DOCUMENT PASSAGE
★ ★ ★

So reordered row format now forces all the variable length columns to the
end of the row no matter where they are in the DDL.

As far as I can tell, the fixed length columns are still in the DDL sequence
in the new row format but I really haven't done any testing and the manual
doesn't really say.

Mike
HLS Technologies

-----Original Message-----
From: IDUG DB2-L [mailto:[login to unmask email] On Behalf Of Stan Hoey
Sent: Tuesday, January 12, 2010 12:49 PM
To: [login to unmask email]
Subject: Re: [DB2-L] DB2 Table Update Columns

My knowledge in this area is a little out of date and may no longer be
correct, but log records used to span from the first column updated to the
last column updated. Best practice was to group frequently updated columns
together. I don't think the position of the columns in the table is a
factor.

This assumes the table contains fixed length columns.

Stan Hoey



-----Original Message-----
From: IDUG DB2-L [mailto:[login to unmask email] On Behalf Of Anil
Sent: Tuesday, January 12, 2010 6:06 PM
To: [login to unmask email]
Subject: [DB2-L] DB2 Table Update Columns

Hi All !

While working with DB2 table in the MVS world, there used to a best practice
that said "For effective logging, specify most frequently updated columns at
the end of the row (record)".
I was wondering if that recommendation is still valid or has DB2 changed
over the years and that now its a non-issue.
Can someone throw some light on this topic.

Thanks.

Anil

_____________________________________________________________________

* IDUG North America * Tampa, Florida, * May 10-14 2010 * http://IDUG.ORG/NA
* _____________________________________________________________________

http://www.idug.org/db2-videos.html has hundreds of video presentations!
Did you miss out on attending an IDUG conference?
Many of the presentations were recorded and are available on our website!
_____________________________________________________________________

If you need to change settings, http://www.idug.org/cgi-bin/wa?A0=DB2-L
is the home of IDUG's DB2-L

_____________________________________________________________________

* IDUG North America * Tampa, Florida, * May 10-14 2010 *
http://IDUG.ORG/NA *
_____________________________________________________________________

http://www.idug.org/db2-videos.html has hundreds of video presentations!
Did you miss out on attending an IDUG conference?
Many of the presentations were recorded and are available on our website!
_____________________________________________________________________

If you need to change settings, http://www.idug.org/cgi-bin/wa?A0=DB2-L is
the home of IDUG's DB2-L

_____________________________________________________________________

* IDUG North America * Tampa, Florida, * May 10-14 2010 * http://IDUG.ORG/NA *
_____________________________________________________________________

http://www.idug.org/db2-videos.html has hundreds of video presentations!
Did you miss out on attending an IDUG conference?
Many of the presentations were recorded and are available on our website!

★ ★ ★

SUPPLIED MATERIAL
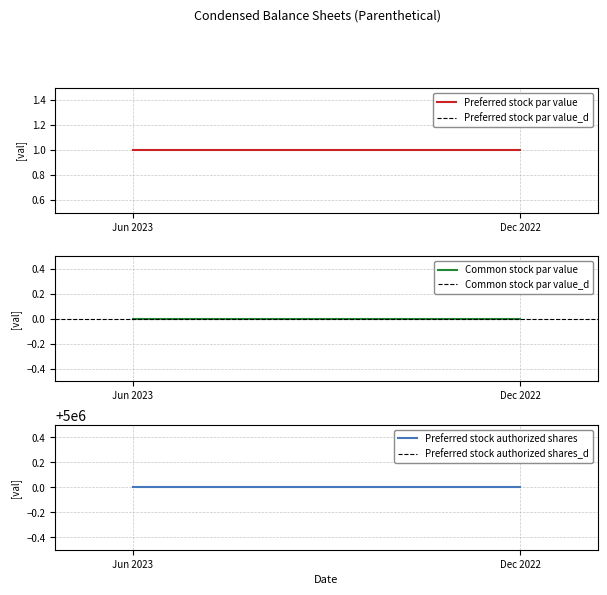

What are all the series names shown in the legend?

Preferred stock par value, Preferred stock par value_d, Common stock par value, Common stock par value_d, Preferred stock authorized shares, Preferred stock authorized shares_d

★ ★ ★

WORK INSTRUCTIONS
A - Copy the part of the DB2 email thread that begins at the words "While working with" and stops after "its a non-issue.".
B - In the DB2 email thread, what did log records formerly span?

ANSWERS FOR EACH ITEM
A -
While working with DB2 table in the MVS world, there used to a best practice
that said "For effective logging, specify most frequently updated columns at
the end of the row (record)".
I was wondering if that recommendation is still valid or has DB2 changed
over the years and that now its a non-issue.

B - From the first column updated to the last column updated.